TO DO: Retype only the lines below from the one with "pinky pip: (1006, 493)" to the one with "middle dip: (177, 241)", inclusive, skipping every image.

RECORDS FOR THE EXERCISE:
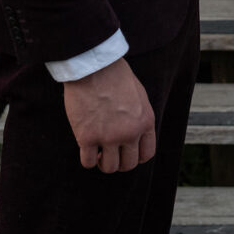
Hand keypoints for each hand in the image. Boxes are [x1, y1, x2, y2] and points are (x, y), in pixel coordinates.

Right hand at [63, 57, 155, 172]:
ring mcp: (109, 137)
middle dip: (119, 161)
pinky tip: (86, 147)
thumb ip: (139, 116)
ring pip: (109, 167)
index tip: (126, 153)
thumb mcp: (139, 94)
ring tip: (99, 152)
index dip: (136, 157)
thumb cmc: (115, 74)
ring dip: (103, 162)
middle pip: (128, 165)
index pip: (147, 154)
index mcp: (145, 121)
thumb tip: (136, 133)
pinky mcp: (87, 137)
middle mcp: (130, 132)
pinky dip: (88, 159)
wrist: (95, 66)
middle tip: (110, 152)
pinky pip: (88, 162)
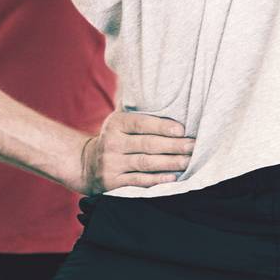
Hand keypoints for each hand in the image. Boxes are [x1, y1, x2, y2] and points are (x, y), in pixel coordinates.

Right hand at [78, 112, 193, 193]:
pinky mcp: (113, 182)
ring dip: (170, 162)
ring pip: (146, 163)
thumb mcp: (118, 122)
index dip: (162, 126)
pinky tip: (173, 177)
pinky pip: (139, 180)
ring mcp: (111, 163)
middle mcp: (111, 142)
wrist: (86, 164)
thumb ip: (137, 112)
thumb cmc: (115, 139)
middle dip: (174, 145)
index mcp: (115, 123)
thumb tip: (166, 96)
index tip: (182, 130)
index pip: (141, 123)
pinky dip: (157, 179)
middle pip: (147, 144)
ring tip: (188, 161)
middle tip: (194, 146)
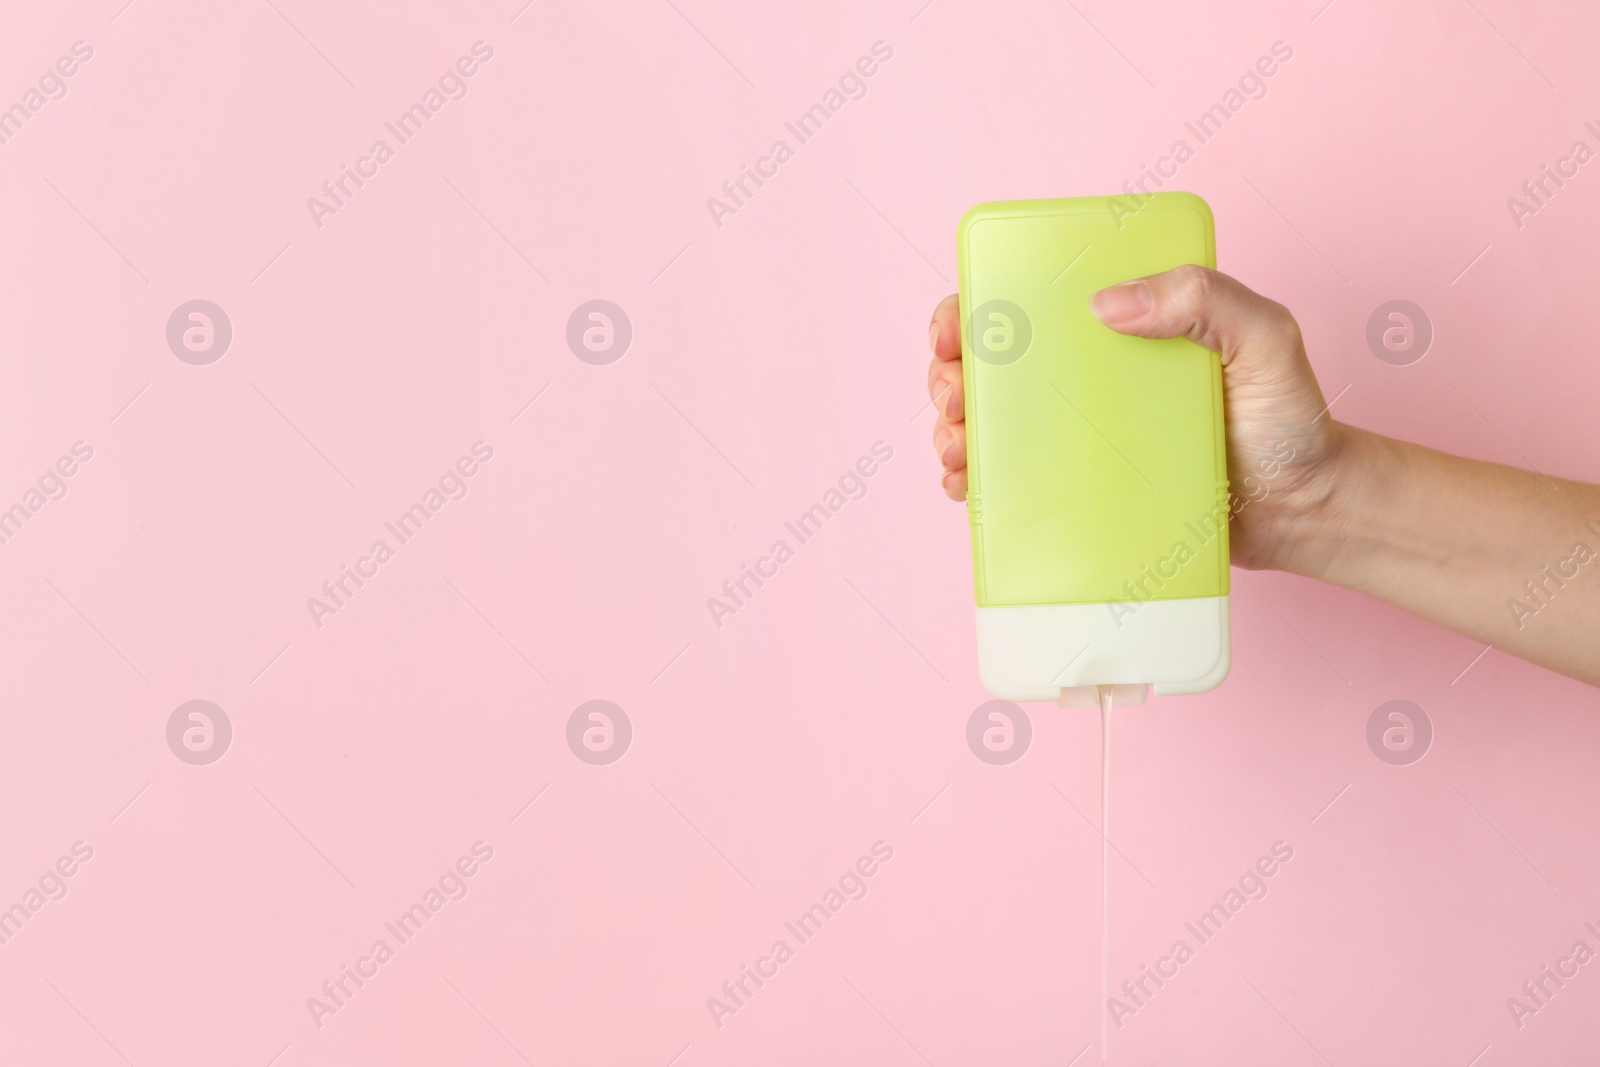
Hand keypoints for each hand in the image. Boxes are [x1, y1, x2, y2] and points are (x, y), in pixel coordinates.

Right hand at [926, 265, 1346, 572]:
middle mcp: (1092, 377)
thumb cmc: (1292, 420)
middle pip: (993, 364)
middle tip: (954, 400)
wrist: (1306, 513)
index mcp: (1122, 328)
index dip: (973, 309)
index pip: (1030, 302)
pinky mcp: (1085, 490)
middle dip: (950, 376)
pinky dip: (976, 482)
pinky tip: (966, 486)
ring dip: (955, 431)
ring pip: (992, 424)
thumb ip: (1206, 300)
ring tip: (958, 448)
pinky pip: (1014, 484)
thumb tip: (1106, 304)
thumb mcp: (1265, 339)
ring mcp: (1084, 436)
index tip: (955, 331)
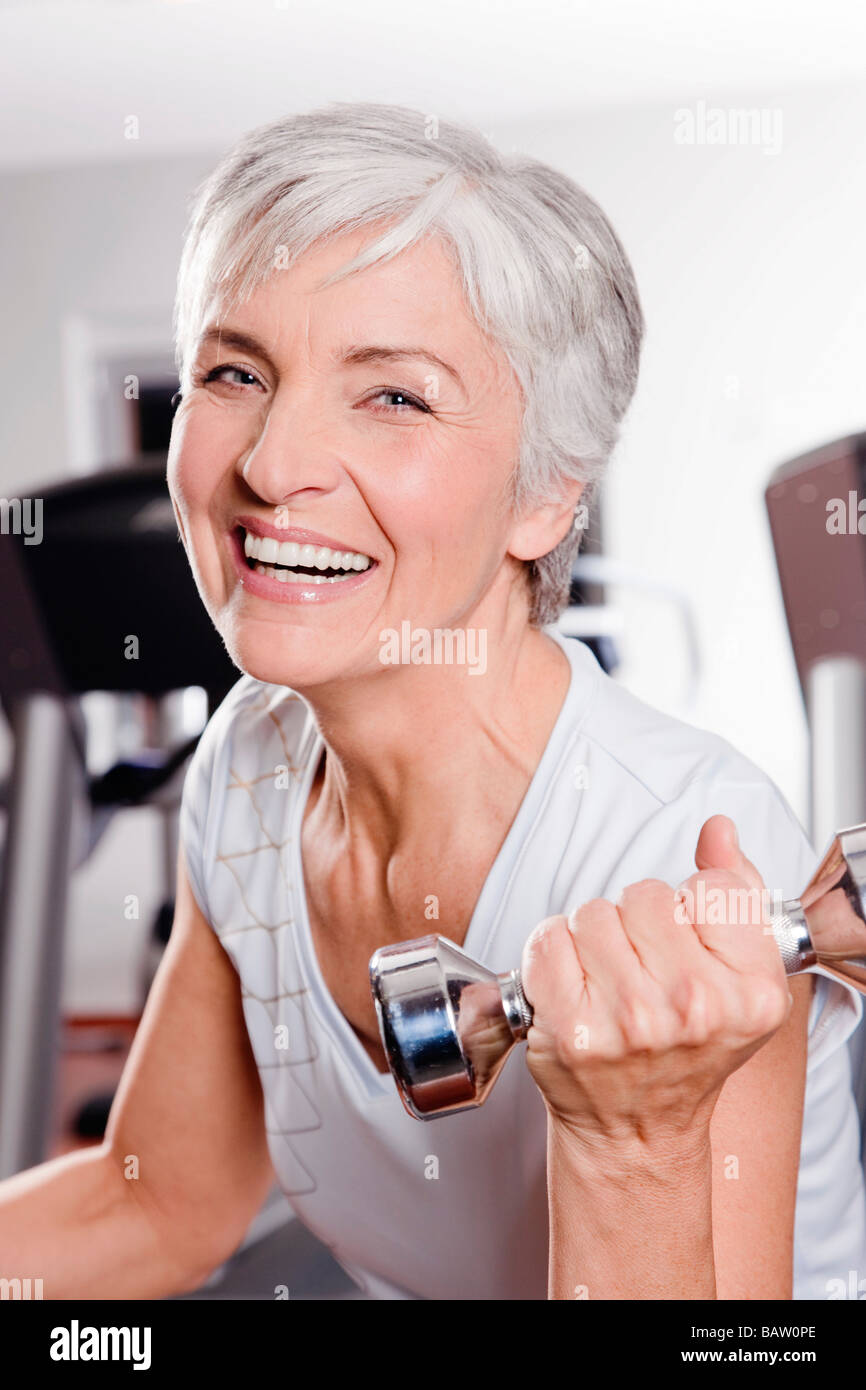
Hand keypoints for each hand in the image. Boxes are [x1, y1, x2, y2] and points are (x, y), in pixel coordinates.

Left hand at [520, 815, 791, 1156]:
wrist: (636, 1128)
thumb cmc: (685, 1049)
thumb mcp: (737, 976)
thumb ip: (735, 894)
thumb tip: (719, 830)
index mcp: (751, 993)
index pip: (711, 886)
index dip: (691, 907)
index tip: (686, 944)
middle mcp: (695, 1009)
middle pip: (646, 894)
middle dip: (637, 921)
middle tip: (642, 969)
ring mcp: (630, 1021)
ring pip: (594, 912)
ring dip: (592, 937)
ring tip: (607, 980)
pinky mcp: (571, 1029)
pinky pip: (548, 938)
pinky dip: (550, 953)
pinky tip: (572, 985)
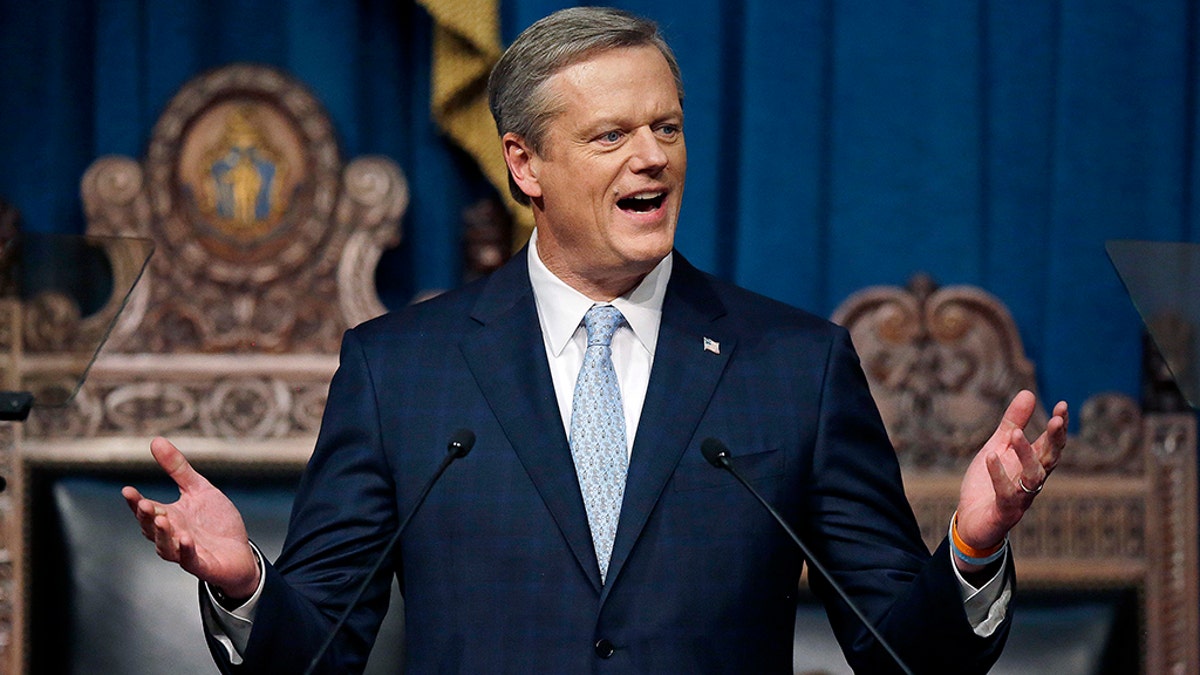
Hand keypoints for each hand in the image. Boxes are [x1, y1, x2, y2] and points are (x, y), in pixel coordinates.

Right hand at [121, 437, 259, 598]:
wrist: (240, 552)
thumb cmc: (216, 522)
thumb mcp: (199, 489)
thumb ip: (177, 469)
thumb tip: (155, 441)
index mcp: (169, 517)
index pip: (146, 510)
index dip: (135, 502)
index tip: (127, 490)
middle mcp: (172, 535)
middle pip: (152, 528)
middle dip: (146, 517)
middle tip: (144, 505)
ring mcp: (185, 552)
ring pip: (166, 546)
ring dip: (163, 535)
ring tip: (163, 520)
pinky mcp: (202, 565)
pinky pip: (189, 560)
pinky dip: (186, 551)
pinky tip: (186, 539)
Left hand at [954, 390, 1067, 564]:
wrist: (972, 521)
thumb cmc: (988, 483)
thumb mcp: (997, 446)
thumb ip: (1012, 422)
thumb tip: (1028, 392)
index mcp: (1033, 464)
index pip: (1052, 443)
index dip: (1059, 426)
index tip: (1062, 405)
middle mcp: (1032, 480)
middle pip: (1050, 459)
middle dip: (1055, 440)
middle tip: (1056, 419)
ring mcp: (1021, 497)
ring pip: (1033, 477)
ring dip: (1027, 455)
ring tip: (1016, 433)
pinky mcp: (1004, 511)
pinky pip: (1006, 493)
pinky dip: (999, 475)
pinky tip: (991, 456)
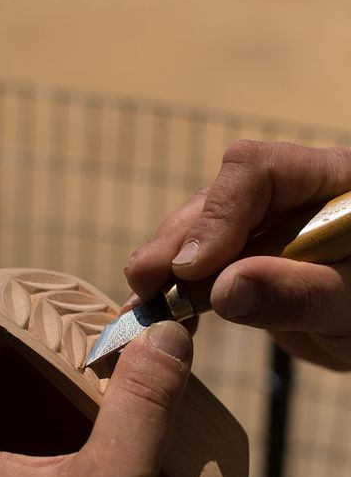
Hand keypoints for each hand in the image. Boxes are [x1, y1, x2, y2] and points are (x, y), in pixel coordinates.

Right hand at [124, 140, 350, 368]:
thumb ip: (300, 294)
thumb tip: (222, 288)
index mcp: (334, 181)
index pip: (259, 170)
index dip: (218, 214)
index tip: (192, 268)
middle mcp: (292, 192)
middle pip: (217, 198)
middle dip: (177, 241)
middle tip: (146, 284)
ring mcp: (264, 224)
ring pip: (197, 228)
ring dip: (165, 265)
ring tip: (144, 301)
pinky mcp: (243, 255)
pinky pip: (198, 261)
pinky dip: (172, 285)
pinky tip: (154, 306)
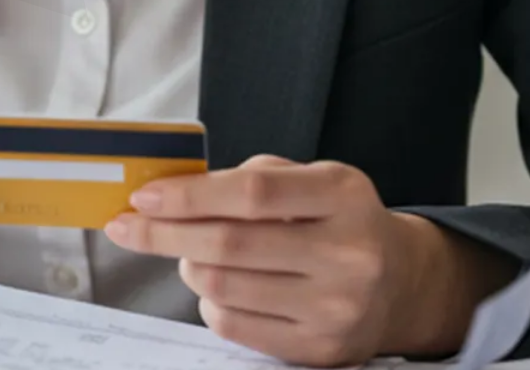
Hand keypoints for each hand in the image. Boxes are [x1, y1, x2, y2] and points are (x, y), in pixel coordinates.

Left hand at [103, 155, 512, 367]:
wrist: (401, 284)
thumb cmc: (338, 221)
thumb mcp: (313, 180)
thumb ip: (252, 179)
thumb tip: (171, 193)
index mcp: (343, 196)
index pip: (251, 194)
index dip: (189, 196)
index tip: (143, 197)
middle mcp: (348, 254)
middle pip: (230, 245)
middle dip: (165, 234)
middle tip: (128, 226)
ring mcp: (336, 308)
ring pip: (224, 288)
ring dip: (188, 267)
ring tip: (188, 254)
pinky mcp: (321, 349)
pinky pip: (234, 326)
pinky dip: (210, 303)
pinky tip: (216, 286)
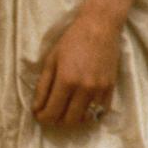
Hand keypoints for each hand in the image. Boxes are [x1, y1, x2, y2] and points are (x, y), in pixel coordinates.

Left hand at [34, 6, 123, 126]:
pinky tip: (82, 107)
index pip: (52, 112)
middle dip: (56, 120)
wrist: (100, 26)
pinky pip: (100, 112)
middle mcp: (84, 89)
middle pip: (68, 120)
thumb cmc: (72, 40)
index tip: (39, 114)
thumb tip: (37, 108)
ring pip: (85, 119)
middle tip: (51, 113)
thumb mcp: (51, 60)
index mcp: (66, 80)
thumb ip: (43, 86)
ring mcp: (99, 90)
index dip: (42, 117)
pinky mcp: (110, 88)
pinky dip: (89, 114)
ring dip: (73, 119)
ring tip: (66, 110)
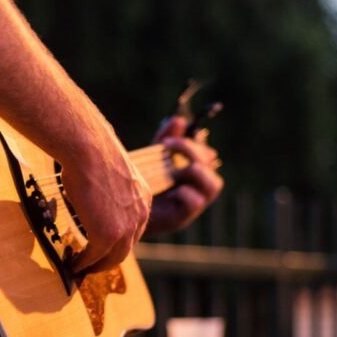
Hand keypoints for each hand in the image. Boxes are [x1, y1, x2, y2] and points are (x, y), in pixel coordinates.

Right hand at [62, 127, 151, 273]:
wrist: (88, 149)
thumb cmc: (91, 151)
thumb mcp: (108, 172)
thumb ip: (107, 188)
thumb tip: (90, 188)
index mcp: (142, 198)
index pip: (133, 228)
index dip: (117, 240)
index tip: (103, 247)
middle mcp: (140, 215)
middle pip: (126, 247)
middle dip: (108, 260)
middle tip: (91, 266)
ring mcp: (126, 227)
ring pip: (114, 257)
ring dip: (96, 267)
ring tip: (81, 270)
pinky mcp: (108, 235)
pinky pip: (95, 257)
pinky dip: (84, 264)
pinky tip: (73, 265)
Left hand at [144, 116, 223, 235]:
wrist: (122, 212)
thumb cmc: (140, 184)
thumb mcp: (152, 157)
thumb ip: (165, 139)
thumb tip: (179, 119)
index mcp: (193, 170)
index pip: (206, 152)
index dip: (192, 143)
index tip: (167, 140)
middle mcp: (198, 186)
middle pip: (211, 163)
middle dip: (190, 150)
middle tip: (167, 145)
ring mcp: (194, 203)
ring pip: (214, 184)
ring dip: (192, 171)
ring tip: (172, 171)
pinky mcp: (184, 217)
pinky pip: (196, 201)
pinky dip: (183, 193)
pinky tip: (168, 193)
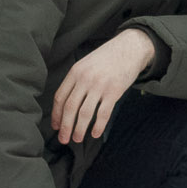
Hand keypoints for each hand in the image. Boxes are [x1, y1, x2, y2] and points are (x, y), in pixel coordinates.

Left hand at [50, 27, 158, 143]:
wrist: (130, 48)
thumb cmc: (107, 58)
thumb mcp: (86, 64)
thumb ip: (76, 80)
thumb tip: (66, 105)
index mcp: (75, 72)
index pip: (60, 97)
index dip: (56, 115)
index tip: (56, 126)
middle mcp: (85, 79)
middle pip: (70, 108)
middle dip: (65, 127)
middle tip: (63, 139)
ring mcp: (100, 86)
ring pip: (85, 113)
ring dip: (79, 129)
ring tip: (77, 139)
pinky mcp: (114, 91)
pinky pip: (103, 114)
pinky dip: (98, 126)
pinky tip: (95, 134)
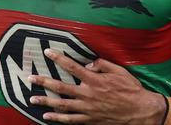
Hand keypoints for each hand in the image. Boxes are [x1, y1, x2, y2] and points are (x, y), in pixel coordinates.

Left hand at [28, 49, 166, 123]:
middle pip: (61, 87)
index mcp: (95, 80)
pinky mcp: (89, 120)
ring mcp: (87, 109)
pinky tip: (47, 116)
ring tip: (32, 99)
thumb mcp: (120, 71)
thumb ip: (103, 65)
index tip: (47, 52)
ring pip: (61, 105)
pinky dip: (57, 118)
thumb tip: (89, 63)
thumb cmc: (131, 89)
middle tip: (31, 78)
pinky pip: (70, 120)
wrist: (139, 111)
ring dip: (45, 102)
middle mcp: (88, 94)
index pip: (73, 67)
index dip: (59, 59)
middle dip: (44, 81)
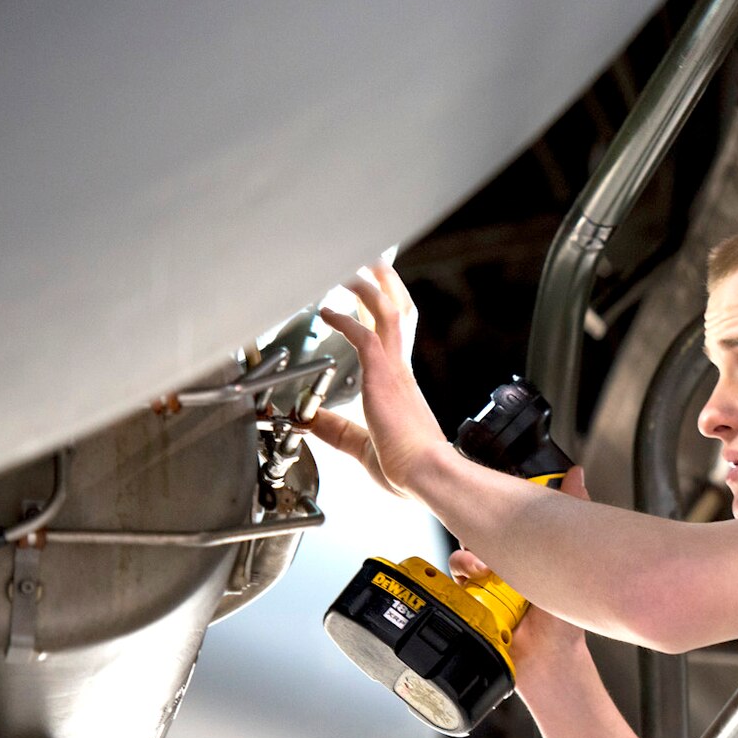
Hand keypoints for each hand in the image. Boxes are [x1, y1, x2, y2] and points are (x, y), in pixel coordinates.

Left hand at [306, 261, 448, 497]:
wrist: (426, 476)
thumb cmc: (406, 469)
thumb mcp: (360, 445)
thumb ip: (335, 430)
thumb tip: (311, 421)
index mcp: (401, 385)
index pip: (394, 336)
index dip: (382, 310)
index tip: (372, 294)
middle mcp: (401, 371)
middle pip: (398, 311)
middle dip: (386, 282)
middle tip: (374, 260)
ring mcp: (395, 371)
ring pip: (386, 311)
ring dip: (368, 286)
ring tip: (352, 267)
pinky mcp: (384, 377)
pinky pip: (363, 335)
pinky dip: (344, 318)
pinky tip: (327, 311)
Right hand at [449, 468, 592, 680]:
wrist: (549, 660)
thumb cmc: (564, 618)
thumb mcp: (574, 556)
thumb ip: (576, 510)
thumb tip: (577, 475)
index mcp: (525, 550)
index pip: (500, 518)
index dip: (491, 508)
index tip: (489, 499)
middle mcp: (503, 565)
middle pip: (476, 533)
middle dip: (477, 532)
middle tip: (490, 542)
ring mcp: (484, 585)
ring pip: (461, 557)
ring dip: (469, 561)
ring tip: (487, 570)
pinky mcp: (469, 603)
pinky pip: (452, 583)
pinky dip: (460, 582)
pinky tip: (476, 588)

REPLY:
pinky pip: (1006, 493)
pinky dip: (999, 475)
pinky tip: (991, 456)
Hand keypoints for each hand in the image. Boxes are [x1, y1, x2, y2] and points are (x, y), in pixel coordinates.

Right hand at [124, 140, 350, 368]:
thumb ip: (300, 294)
thumb tip: (222, 288)
index mcp: (334, 181)
index pip: (259, 170)
index dip: (218, 214)
index tip: (192, 268)
middle mcp: (292, 192)
middle pip: (217, 198)
middle dip: (177, 241)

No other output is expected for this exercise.